Sloe Ride (Sinners, #4)

“You hate it when anyone calls you that,” his colleague pointed out. “Even the students. Really, Quinn. You’ve earned that—”

A knock on Quinn’s office door stalled Graham’s tirade, and he stuttered, a tight-lipped Fokker Dr.I stalling out before he could crest into a full lecture on protocol and honorifics. A very familiar young woman popped her head in before Quinn could answer the knock, and she beamed when she spotted him behind his desk. Blonde and endowed with curves broad enough to bend light, her face was a study in cat-eye makeup and glittery powder.

“Hi! Can I borrow you for a minute?” She bounced in, her body packed tightly into a pair of yoga pants and an eye-bleeding neon-pink tank barely strong enough to hold her chest in. “I wanted to talk to you about my paper.”

She looked familiar, and Quinn frowned, knowing he’d seen her somewhere. Something about her wiggle and flashing white teeth triggered a spark in his memory. “Oh, ‘Industrial Revolution and its Artistic Influences.’” His brain crackled, chasing down the threads connecting her to his class and then her assignment. “You didn’t turn your paper in. It’s… a week late, I think.”

“Yeah, that’s what I wanted to talk to you about.” She moved aside to let Graham pass by, pressing herself up against Quinn’s desk.

“I’ll see you later, Dr. Morgan.” Graham’s mouth was a thread of flesh in his gaunt face. “You’re coming to the readings tonight, right?”

“Oh, yeah. Um, I’m bringing a friend of mine. Rafe. He said it sounded like fun.” The word fun was stretching the truth, but Rafe’d been enthusiastic. Quinn shrugged at Graham’s raised eyebrows. “Okay, so he said interesting, but he wanted to go.”

“You’ve got a boyfriend?”

LeAnne—her name popped into Quinn’s brain, slamming into the space behind his forehead. Her wiggling against his desk stopped.

“Wow, you so don’t even—I mean, I didn’t—”

“I’ll see you there, then, Quinn. Try not to work too late.” Graham’s eyes washed cold over LeAnne as he left. “And I’ll leave the door open unless you want it closed.”

“No, open’s fine. Thanks.” Quinn waved LeAnne over to the chair Graham’d been sitting in. “Okay, tell me, what do you think there’s left to talk about?”




BY MIDAFTERNOON Quinn’d gone through a lot of coffee and most of his patience. After LeAnne, there’d been a river of students with elaborate claims of alien abduction, paper-hungry dogs, and in one case, a vomiting baby and a ruined laptop. The last one he gave a pass on, especially when she’d brought the baby in a tie-dyed sling and it proceeded to provide a repeat performance of its assignment-ruining act over Quinn’s desk and, more importantly, in his coffee cup.
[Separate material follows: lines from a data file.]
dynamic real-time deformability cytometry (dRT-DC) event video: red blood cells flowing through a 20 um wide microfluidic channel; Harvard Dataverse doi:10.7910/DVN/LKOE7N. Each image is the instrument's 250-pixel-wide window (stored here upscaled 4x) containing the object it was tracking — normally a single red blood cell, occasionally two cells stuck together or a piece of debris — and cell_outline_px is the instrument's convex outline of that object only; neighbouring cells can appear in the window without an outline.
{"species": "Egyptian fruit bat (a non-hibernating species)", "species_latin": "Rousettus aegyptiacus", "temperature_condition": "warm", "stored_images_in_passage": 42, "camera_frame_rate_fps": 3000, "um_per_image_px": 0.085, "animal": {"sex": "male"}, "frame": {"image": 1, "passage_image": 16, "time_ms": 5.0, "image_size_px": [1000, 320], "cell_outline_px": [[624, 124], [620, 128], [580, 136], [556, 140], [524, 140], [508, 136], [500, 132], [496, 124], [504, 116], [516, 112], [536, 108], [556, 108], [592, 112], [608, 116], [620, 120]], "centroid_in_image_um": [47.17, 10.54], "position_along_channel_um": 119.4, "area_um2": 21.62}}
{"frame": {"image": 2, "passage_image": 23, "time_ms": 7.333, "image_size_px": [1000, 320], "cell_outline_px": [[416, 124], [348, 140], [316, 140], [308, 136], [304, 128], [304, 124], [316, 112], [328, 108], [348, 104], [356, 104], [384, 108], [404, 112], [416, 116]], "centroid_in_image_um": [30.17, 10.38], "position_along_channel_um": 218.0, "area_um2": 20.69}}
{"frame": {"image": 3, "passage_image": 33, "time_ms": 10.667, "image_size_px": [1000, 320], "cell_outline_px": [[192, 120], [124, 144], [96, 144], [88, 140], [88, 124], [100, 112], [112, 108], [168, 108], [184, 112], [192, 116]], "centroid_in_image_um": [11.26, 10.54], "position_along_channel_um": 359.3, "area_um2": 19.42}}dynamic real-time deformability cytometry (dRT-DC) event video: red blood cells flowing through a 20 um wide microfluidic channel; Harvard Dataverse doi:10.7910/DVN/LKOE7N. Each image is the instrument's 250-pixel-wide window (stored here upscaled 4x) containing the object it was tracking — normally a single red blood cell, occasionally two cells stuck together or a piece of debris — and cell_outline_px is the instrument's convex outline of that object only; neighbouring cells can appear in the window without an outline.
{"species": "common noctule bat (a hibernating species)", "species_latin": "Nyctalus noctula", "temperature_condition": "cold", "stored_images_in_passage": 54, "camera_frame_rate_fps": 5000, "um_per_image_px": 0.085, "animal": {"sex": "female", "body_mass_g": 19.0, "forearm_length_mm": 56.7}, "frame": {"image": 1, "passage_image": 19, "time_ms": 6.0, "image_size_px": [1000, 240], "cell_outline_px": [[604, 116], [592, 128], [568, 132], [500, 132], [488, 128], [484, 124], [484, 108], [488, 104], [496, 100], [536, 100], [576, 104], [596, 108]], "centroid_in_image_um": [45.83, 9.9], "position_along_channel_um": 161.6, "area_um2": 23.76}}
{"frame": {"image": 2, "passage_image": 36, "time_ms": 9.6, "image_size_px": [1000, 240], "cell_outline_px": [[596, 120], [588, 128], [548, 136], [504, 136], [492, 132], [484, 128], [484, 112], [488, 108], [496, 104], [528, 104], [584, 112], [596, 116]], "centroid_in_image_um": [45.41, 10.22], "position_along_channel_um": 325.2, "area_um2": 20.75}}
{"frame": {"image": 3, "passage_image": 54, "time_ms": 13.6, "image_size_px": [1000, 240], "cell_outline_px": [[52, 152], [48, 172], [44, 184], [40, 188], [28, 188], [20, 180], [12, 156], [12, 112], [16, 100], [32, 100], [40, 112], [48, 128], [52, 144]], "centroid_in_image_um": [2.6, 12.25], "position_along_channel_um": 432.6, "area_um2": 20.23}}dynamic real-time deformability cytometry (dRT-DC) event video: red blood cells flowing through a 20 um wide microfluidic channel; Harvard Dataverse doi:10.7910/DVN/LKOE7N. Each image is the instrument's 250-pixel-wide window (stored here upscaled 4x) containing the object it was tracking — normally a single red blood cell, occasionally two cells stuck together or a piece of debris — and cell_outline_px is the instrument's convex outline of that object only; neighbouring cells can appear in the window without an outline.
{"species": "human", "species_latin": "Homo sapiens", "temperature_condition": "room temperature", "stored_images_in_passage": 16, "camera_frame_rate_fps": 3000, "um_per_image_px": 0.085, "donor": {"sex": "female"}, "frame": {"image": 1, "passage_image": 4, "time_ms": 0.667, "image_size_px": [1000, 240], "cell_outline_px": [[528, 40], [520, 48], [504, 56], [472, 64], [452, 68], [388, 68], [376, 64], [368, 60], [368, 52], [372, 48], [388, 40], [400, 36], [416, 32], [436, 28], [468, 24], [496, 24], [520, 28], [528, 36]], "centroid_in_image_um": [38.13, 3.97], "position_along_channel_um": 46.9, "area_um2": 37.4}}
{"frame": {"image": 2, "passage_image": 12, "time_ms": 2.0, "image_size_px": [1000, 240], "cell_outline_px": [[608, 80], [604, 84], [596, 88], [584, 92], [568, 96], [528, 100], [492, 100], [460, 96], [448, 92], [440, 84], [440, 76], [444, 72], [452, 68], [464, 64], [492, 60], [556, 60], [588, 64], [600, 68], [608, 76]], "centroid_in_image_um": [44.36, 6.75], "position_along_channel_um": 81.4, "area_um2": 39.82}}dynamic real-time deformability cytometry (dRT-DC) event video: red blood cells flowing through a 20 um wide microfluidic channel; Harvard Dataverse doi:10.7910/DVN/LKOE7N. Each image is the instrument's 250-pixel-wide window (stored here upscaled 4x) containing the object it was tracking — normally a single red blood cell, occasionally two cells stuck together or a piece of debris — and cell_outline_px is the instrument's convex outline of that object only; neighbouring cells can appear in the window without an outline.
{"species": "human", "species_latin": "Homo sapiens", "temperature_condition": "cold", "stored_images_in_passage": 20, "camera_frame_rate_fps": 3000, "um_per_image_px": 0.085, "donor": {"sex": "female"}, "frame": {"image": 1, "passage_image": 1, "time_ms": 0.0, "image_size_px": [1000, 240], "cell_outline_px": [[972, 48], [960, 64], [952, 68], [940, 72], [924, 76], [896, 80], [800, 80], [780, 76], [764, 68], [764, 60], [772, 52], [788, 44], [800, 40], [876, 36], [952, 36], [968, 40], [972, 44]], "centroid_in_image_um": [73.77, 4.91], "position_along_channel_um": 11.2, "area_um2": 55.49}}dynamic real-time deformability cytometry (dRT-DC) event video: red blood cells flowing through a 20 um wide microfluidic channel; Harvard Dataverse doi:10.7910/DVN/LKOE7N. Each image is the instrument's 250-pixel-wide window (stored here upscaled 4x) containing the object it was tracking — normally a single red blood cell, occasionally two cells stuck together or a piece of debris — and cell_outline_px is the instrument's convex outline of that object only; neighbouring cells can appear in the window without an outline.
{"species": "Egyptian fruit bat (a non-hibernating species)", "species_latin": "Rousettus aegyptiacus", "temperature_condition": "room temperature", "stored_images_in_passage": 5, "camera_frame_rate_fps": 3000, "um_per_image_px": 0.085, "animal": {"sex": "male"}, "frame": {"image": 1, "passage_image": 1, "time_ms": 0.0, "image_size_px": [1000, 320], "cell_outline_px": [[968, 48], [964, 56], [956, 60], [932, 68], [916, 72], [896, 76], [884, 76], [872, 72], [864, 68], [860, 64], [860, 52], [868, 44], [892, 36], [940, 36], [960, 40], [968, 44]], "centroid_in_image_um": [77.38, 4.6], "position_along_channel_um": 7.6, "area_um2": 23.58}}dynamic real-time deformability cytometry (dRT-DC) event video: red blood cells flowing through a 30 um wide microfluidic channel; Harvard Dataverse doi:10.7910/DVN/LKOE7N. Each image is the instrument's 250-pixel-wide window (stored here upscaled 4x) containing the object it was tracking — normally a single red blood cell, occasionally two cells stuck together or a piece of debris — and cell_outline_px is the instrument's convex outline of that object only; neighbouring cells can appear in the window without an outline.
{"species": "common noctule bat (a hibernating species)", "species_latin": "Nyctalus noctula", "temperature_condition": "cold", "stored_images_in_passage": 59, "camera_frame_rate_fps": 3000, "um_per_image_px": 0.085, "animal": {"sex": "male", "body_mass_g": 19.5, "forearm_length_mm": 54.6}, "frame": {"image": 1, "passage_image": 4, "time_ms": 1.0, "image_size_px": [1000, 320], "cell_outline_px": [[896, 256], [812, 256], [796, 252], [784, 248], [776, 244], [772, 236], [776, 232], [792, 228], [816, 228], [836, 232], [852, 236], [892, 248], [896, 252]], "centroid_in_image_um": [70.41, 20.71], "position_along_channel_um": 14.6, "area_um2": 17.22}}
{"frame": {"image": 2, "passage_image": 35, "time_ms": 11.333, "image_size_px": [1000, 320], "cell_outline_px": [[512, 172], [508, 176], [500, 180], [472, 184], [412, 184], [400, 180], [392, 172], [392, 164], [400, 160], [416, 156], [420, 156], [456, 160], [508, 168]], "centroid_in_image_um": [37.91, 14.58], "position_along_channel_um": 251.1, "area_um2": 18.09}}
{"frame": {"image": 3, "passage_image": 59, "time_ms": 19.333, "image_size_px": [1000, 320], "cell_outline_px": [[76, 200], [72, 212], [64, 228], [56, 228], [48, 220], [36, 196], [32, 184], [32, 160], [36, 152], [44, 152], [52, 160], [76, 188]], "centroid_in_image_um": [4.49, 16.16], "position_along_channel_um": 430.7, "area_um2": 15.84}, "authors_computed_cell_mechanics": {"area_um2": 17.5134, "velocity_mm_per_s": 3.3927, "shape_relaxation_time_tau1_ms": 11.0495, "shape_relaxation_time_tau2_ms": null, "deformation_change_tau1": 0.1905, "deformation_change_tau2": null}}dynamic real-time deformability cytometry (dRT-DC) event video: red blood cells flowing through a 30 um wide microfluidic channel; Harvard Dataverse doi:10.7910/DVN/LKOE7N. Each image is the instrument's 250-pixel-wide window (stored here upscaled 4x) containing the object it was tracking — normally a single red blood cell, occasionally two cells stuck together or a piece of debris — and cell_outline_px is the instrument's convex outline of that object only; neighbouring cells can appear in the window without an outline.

Shoving aside deadlines meant more papers shored up onto one end of his schedule, and Quinn cursed his calendar, inputting the last realignment for the day. Muttering as he cross-checked the regurgitation victim’s name against his student list, Quinn caught a glimpse of his clock and nearly panicked.

“Shit, the bridge is going to be a mess getting across.”

His office was relatively small, a tiny oasis of chaotic calm in the middle of a busy hall of other professors. Somehow he’d gotten a corner square—possibly an ex-broom closet—but he hadn’t cared. It was an office, his own space, and more importantly, came with two wide sash windows overlooking the greensward beyond. His desk was an old one he’d dragged from his parents’ house and refurbished after a tsk from his father about the band stickers his youngest sister stuck to its sides.

He’d lost some wall space placing it against the wall next to the door, but the tree-line view was more important than storage at the time, and he had no regrets since. There was enough storage on the bookcases lining what wall space was left, with enough space for an old leather wing chair and an iron chandelier lamp, two other refugees from the Morgan furniture stash.

It was homey, a warm space with buttery cream-painted walls, a beaten but still serviceable Persian rug his mum bartered off a man at a garage sale when he’d been ten, and a mounted wooden sign from the Whistling Penguin pub he’d helped Kane steal during a visit to Dublin in their teens.

The office was as much of his home as the house he’d torn apart and rebuilt, and Quinn needed to be in a space of his own—especially since he was still living in Miki’s warehouse without a vacate date in sight.